In their three decades as correctional officers, Steve Young and Nigel Webb have never seen a letter quite like the one that landed on their desk last week.
The note – handwritten in a neat script – was addressed to Corrective Services NSW Commissioner Peter Severin and praised the wonderful work of the South Coast Correctional Centre officers.
But unlike most well-earned pats on the back, this one came from an inmate.
“I feel compelled to put in a good word for Senior Assistant Superintendent Young and Assistant Superintendent Webb. Their treatment towards me has been very firm but fair,” inmate Peter wrote to Mr Severin ahead of his release from custody.
“Mr Young and Mr Webb have handled most of my important affairs for the past 18 months or more and [the affairs were] always dealt with in a most professional manner.
“I really appreciate the help and understanding from both of these officers.

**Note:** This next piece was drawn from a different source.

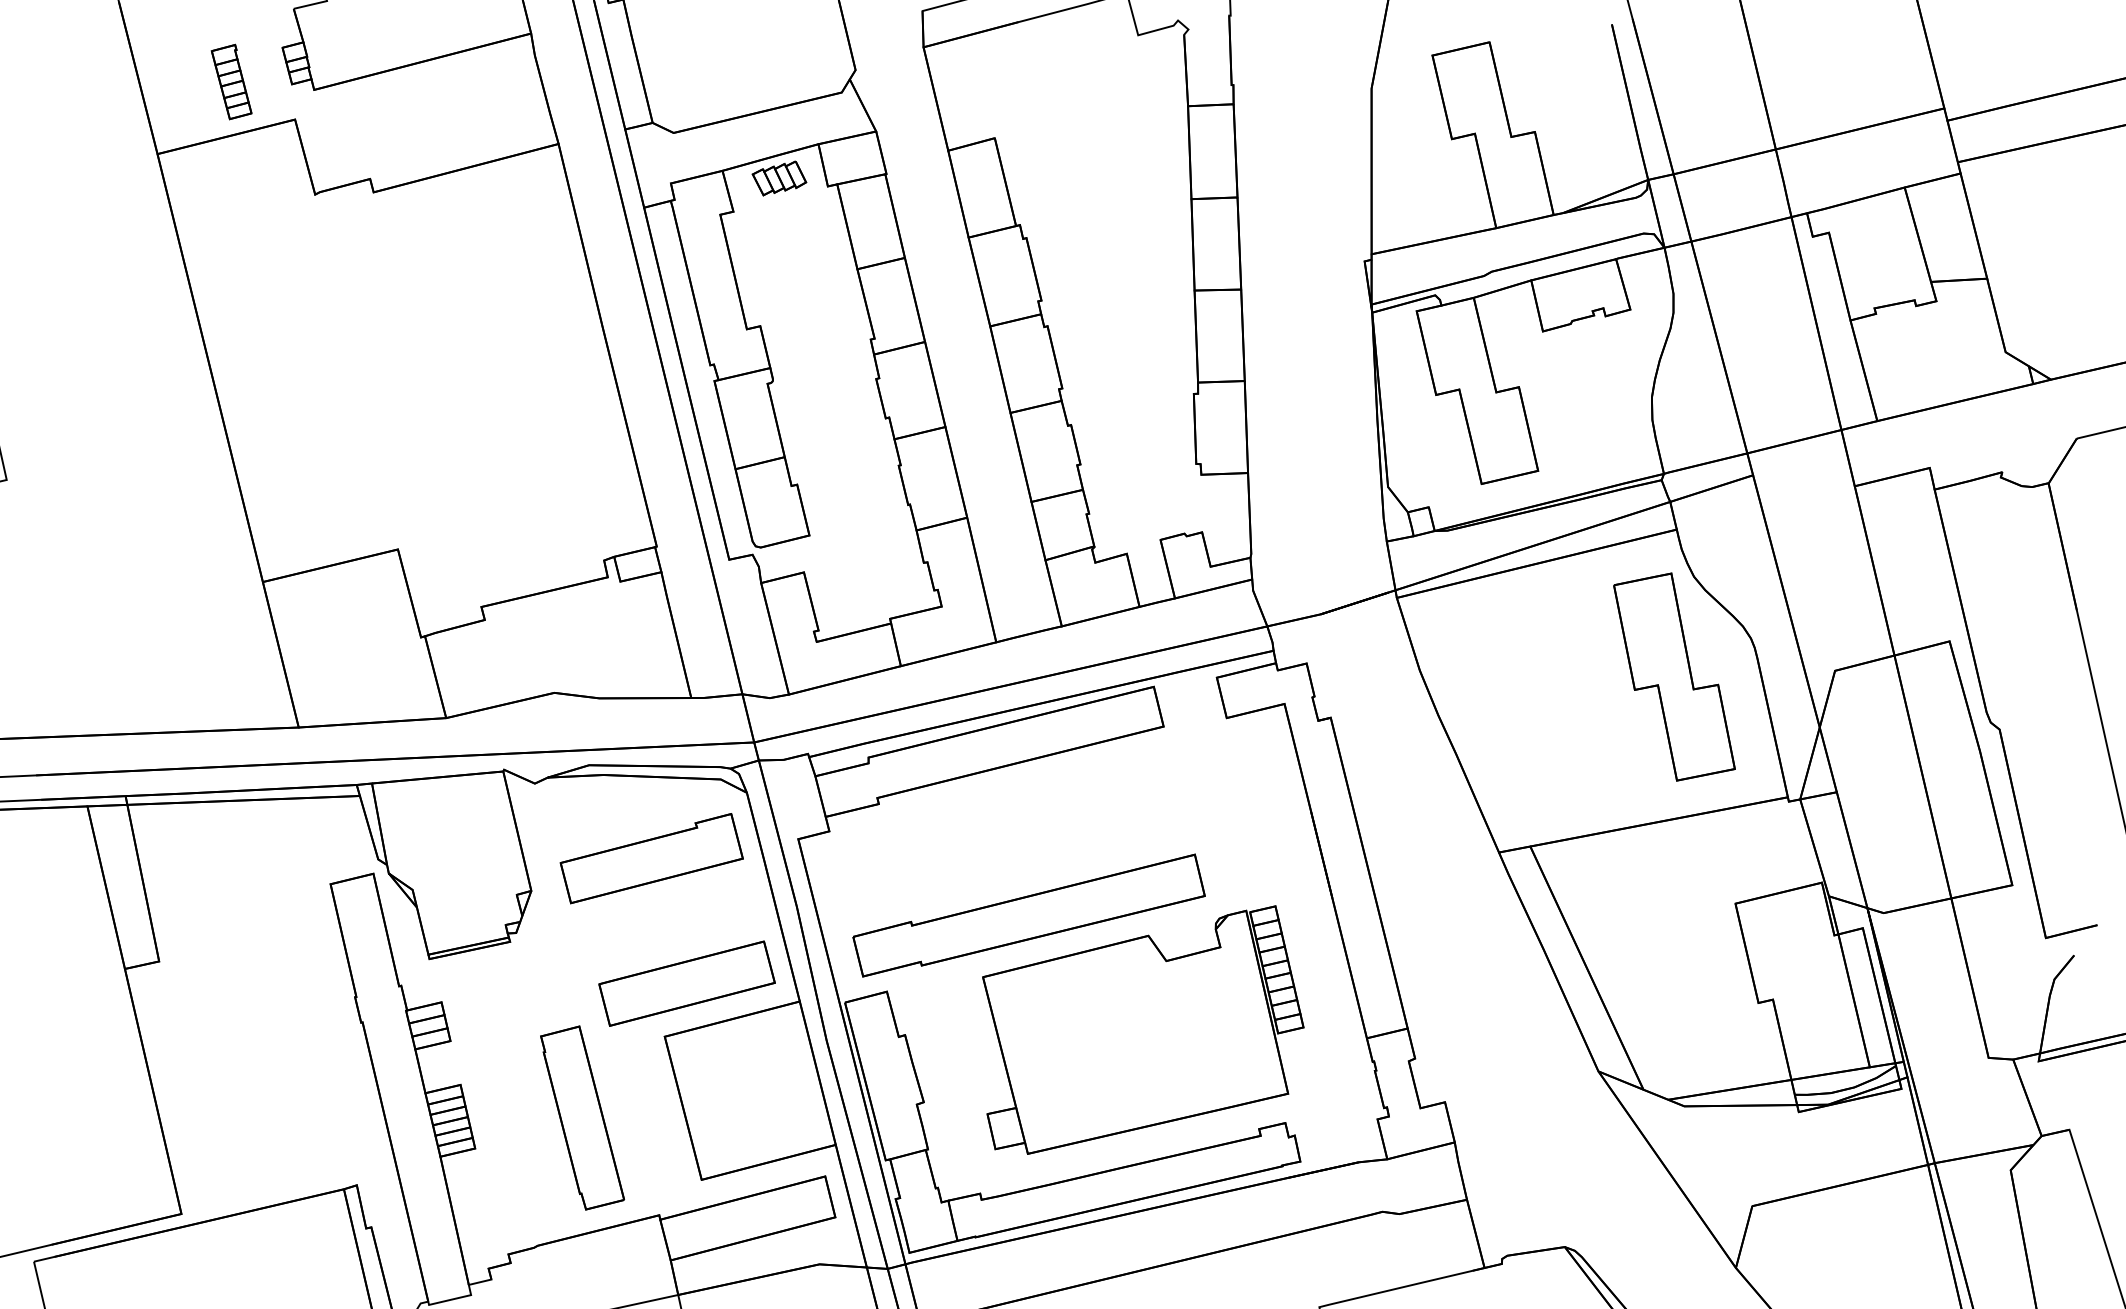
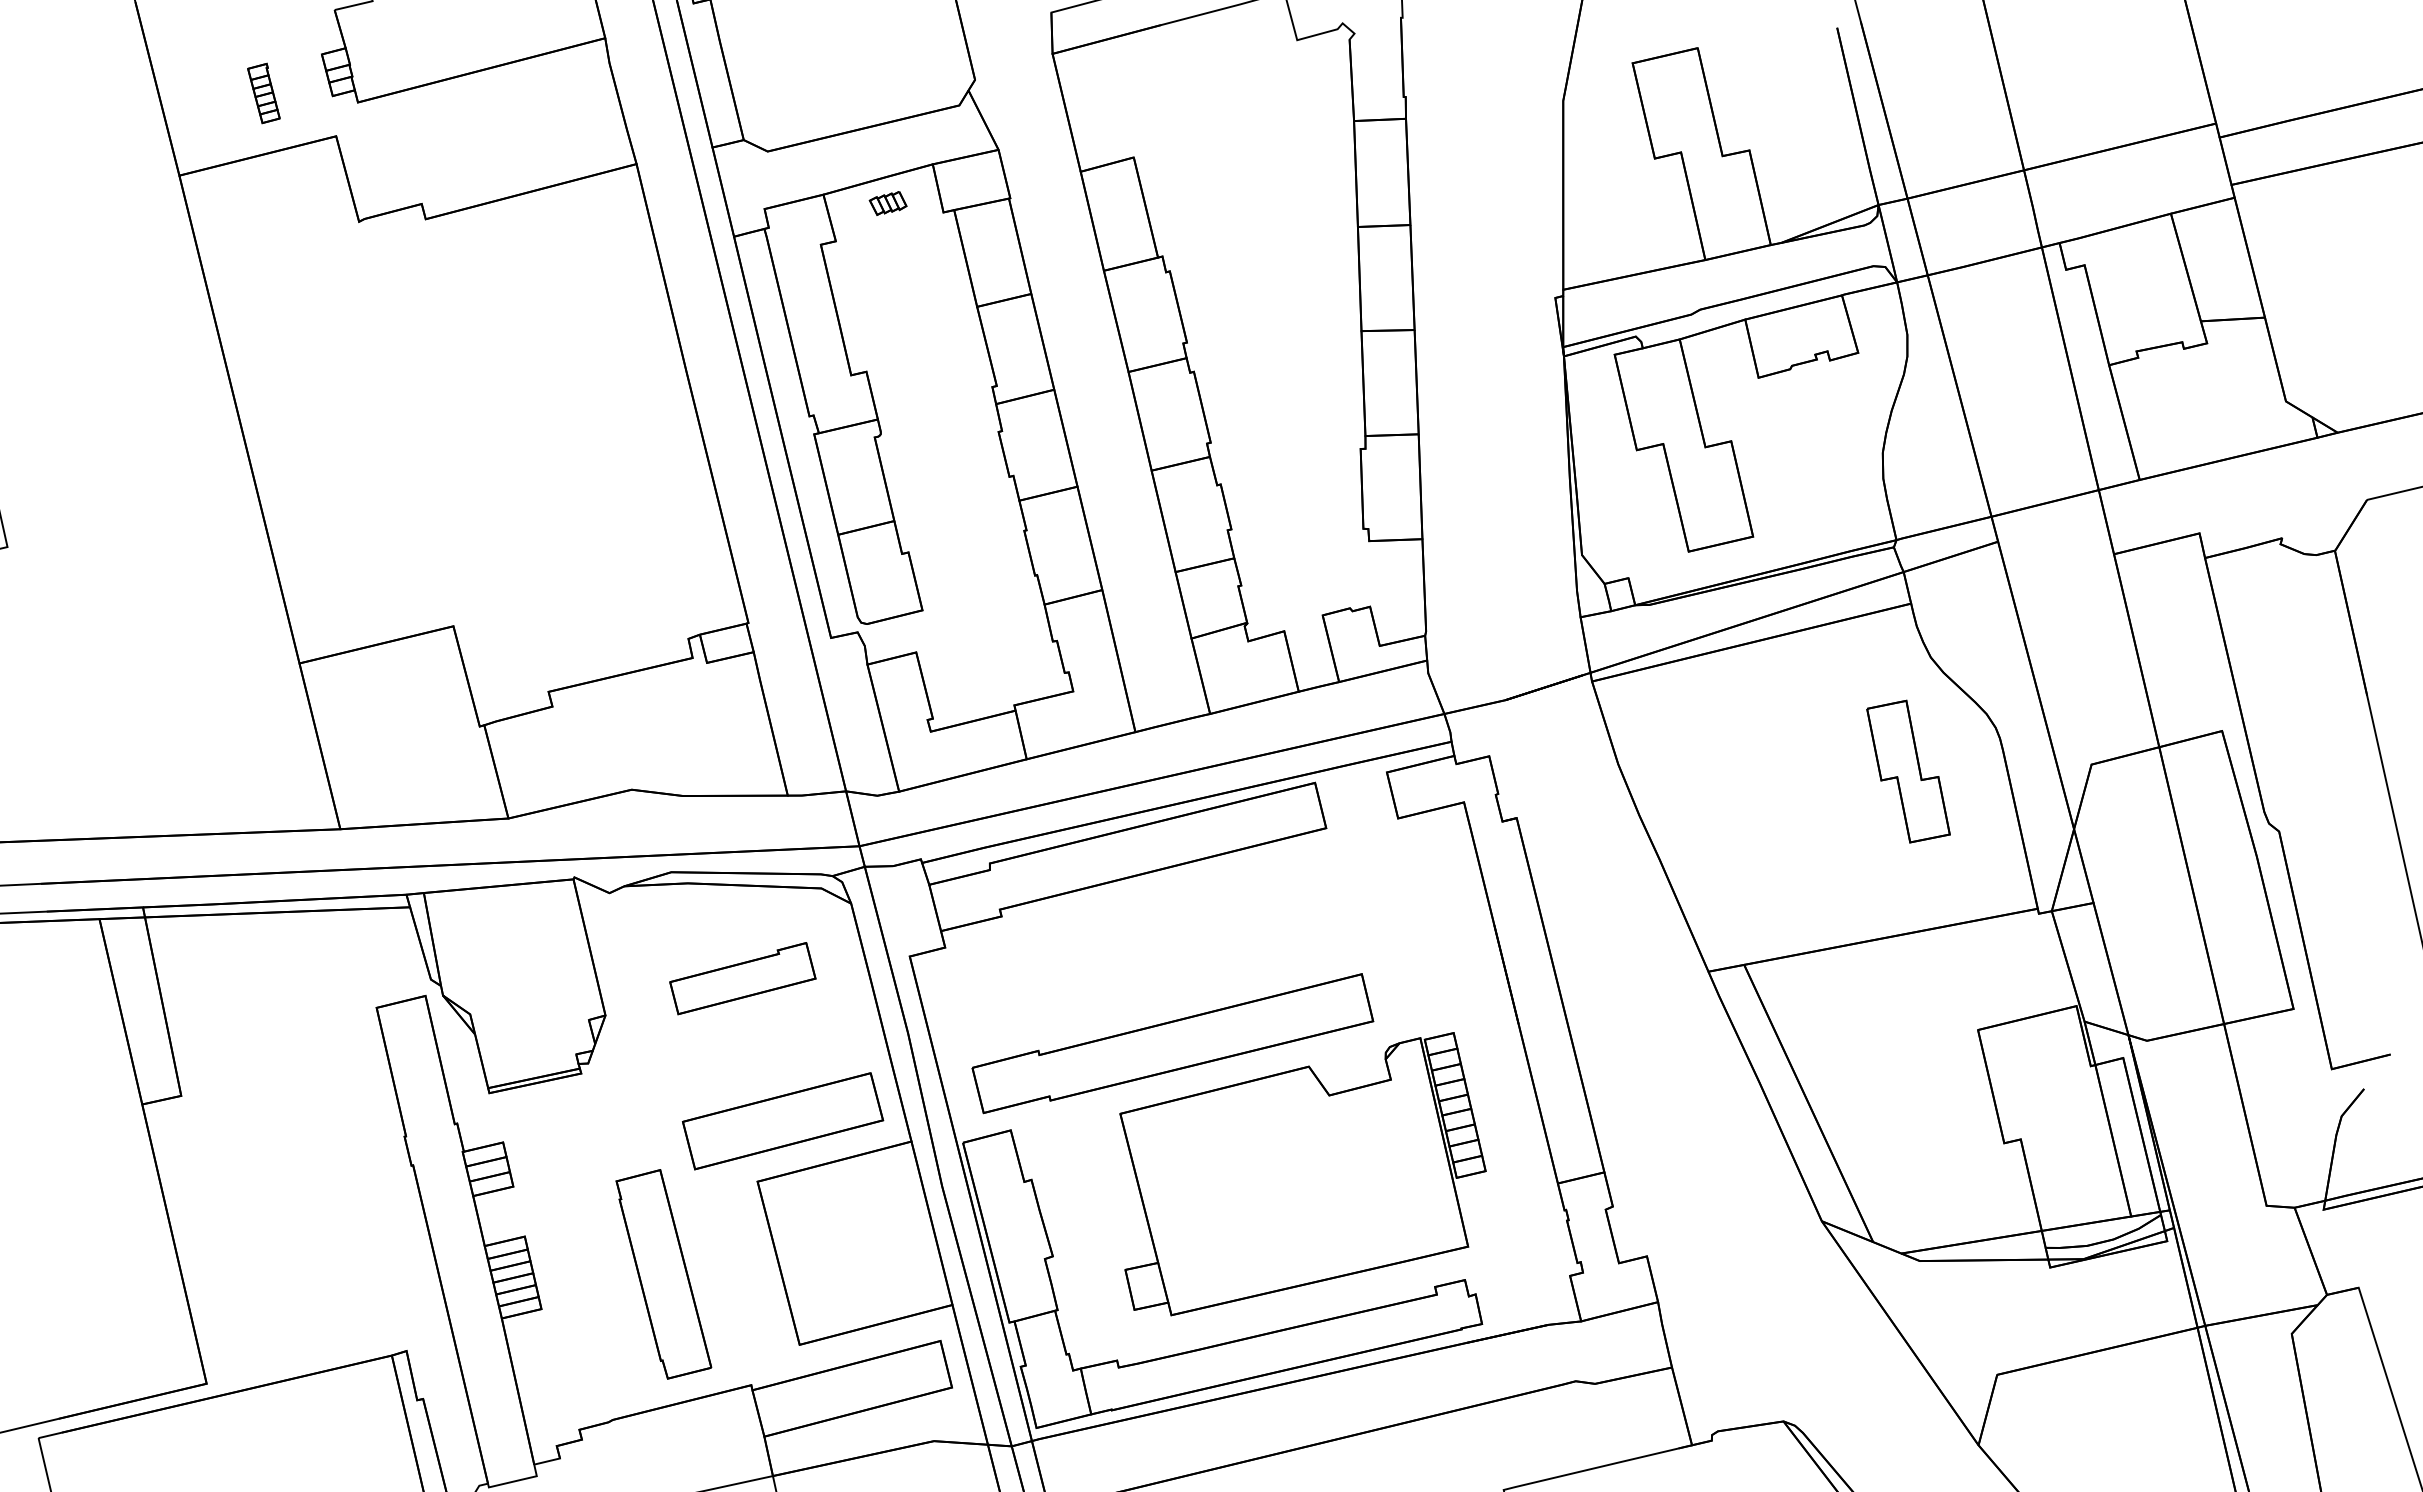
part: (231, 82) -> (263, 93), size x0.7
part: (778, 178) -> (887, 203), size x0.6
part: (1674, 676) -> (1908, 771), size x0.6
part: (651, 858) -> (742, 978), size x0.7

While they are in charge, your jail at Nowra on the South Coast will be held in good stead.”
After serving two-and-a-half years in prison for drug supply, the 40-year-old wanted to thank the men who helped prepare him to live a more positive life in the community after his release.
The officers, who have more than 60 years’ experience combined, said it was uncommon to receive such vocal praise from an inmate.
“It certainly came as a shock to me to see that he had written this letter – it’s not really the sort of thing you expect from an inmate,” Mr Young said.
“We always try to help inmates where we can – he wasn’t receiving any special treatment - but I’ve never had one thank me in this way.”
Mr Webb, who has worked in correctional centres around the country, said it was rewarding to know he had made such a positive impact on the man’s life.
“A lot of correctional officers come into the job wanting to make a difference,” he said.
“So it is very rewarding when you find inmates who genuinely want to rehabilitate themselves and you’re able to help them work towards that.”
Mr Severin thanked the men for their hard work, which often goes unnoticed by the community because it happens behind prison walls.
“Mr Young and Mr Webb are among more than 7000 dedicated frontline staff who supervise offenders and keep our community safe every day,” Mr Severin said.
“Their commitment to helping inmates turn their lives around should be applauded.”